§ Work required: Reproduce every line of the data below, word for word, with nothing changed, added, or left out.

§ Dataset content:
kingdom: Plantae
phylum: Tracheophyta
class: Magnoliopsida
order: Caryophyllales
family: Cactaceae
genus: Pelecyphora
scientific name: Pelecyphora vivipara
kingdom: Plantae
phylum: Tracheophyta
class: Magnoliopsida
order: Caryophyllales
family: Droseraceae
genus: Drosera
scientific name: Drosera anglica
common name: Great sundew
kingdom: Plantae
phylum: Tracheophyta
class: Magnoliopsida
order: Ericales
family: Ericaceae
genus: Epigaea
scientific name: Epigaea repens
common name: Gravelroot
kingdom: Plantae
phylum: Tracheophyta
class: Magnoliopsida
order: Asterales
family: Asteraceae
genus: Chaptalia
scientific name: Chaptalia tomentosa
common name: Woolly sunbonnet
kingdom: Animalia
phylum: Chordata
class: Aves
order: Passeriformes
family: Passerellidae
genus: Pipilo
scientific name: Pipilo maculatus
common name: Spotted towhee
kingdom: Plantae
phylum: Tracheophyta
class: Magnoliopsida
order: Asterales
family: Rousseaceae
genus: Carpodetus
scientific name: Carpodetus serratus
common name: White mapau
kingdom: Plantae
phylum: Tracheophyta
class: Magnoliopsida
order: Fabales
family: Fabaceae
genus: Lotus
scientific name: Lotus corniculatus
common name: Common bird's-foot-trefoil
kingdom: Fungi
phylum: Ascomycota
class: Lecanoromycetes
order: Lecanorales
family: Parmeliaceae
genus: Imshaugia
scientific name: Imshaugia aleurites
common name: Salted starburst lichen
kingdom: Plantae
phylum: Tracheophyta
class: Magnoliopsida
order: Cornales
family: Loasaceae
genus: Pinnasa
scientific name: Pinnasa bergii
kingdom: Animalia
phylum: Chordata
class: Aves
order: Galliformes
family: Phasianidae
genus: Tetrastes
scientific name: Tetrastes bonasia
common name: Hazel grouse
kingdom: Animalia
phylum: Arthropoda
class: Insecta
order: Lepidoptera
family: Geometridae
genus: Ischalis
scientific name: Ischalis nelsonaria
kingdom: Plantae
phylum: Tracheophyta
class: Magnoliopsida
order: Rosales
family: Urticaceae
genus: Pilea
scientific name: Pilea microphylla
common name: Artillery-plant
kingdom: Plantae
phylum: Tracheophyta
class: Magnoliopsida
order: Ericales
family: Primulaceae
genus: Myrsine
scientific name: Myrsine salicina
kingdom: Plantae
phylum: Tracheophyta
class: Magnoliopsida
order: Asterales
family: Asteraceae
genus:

§ Finished task:
kingdom: Plantae
phylum: Tracheophyta
class: Magnoliopsida
order: Caryophyllales
family: Cactaceae
genus: Pelecyphora
scientific name: Pelecyphora vivipara
kingdom: Plantae
phylum: Tracheophyta
class: Magnoliopsida
order: Caryophyllales
family: Droseraceae
genus: Drosera
scientific name: Drosera anglica
common name: Great sundew
kingdom: Plantae
phylum: Tracheophyta
class: Magnoliopsida
order: Ericales
family: Ericaceae
genus: Epigaea
scientific name: Epigaea repens
common name: Gravelroot
kingdom: Plantae
phylum: Tracheophyta
class: Magnoliopsida
order: Asterales
family: Asteraceae
genus: Chaptalia
scientific name: Chaptalia tomentosa
common name: Woolly sunbonnet
kingdom: Animalia
phylum: Chordata
class: Aves
order: Passeriformes
family: Passerellidae
genus: Pipilo
scientific name: Pipilo maculatus
common name: Spotted towhee
kingdom: Plantae
phylum: Tracheophyta
class: Magnoliopsida
order: Asterales
family: Rousseaceae
genus: Carpodetus
scientific name: Carpodetus serratus
common name: White mapau
kingdom: Plantae
phylum: Tracheophyta
class: Magnoliopsida
order: Fabales
family: Fabaceae
genus: Lotus
scientific name: Lotus corniculatus
common name: Common bird's-foot-trefoil
kingdom: Fungi
phylum: Ascomycota
class: Lecanoromycetes
order: Lecanorales
family: Parmeliaceae
genus: Imshaugia
scientific name: Imshaugia aleurites
common name: Salted starburst lichen
kingdom: Plantae
phylum: Tracheophyta
class: Magnoliopsida
order: Cornales
family: Loasaceae
genus: Pinnasa
scientific name: Pinnasa bergii
kingdom: Animalia
phylum: Chordata
class: Aves
order: Galliformes
family: Phasianidae
genus: Tetrastes
scientific name: Tetrastes bonasia
common name: Hazel grouse
kingdom: Animalia
phylum: Arthropoda
class: Insecta
order: Lepidoptera
family: Geometridae
genus: Ischalis
scientific name: Ischalis nelsonaria
kingdom: Plantae
phylum: Tracheophyta
class: Magnoliopsida
order: Rosales
family: Urticaceae
genus: Pilea
scientific name: Pilea microphylla
common name: Artillery-plant
kingdom: Plantae
phylum: Tracheophyta
class: Magnoliopsida
order: Ericales
family: Primulaceae
genus: Myrsine
scientific name: Myrsine salicina
kingdom: Plantae
phylum: Tracheophyta
class: Magnoliopsida
order: Asterales
family: Asteraceae
genus:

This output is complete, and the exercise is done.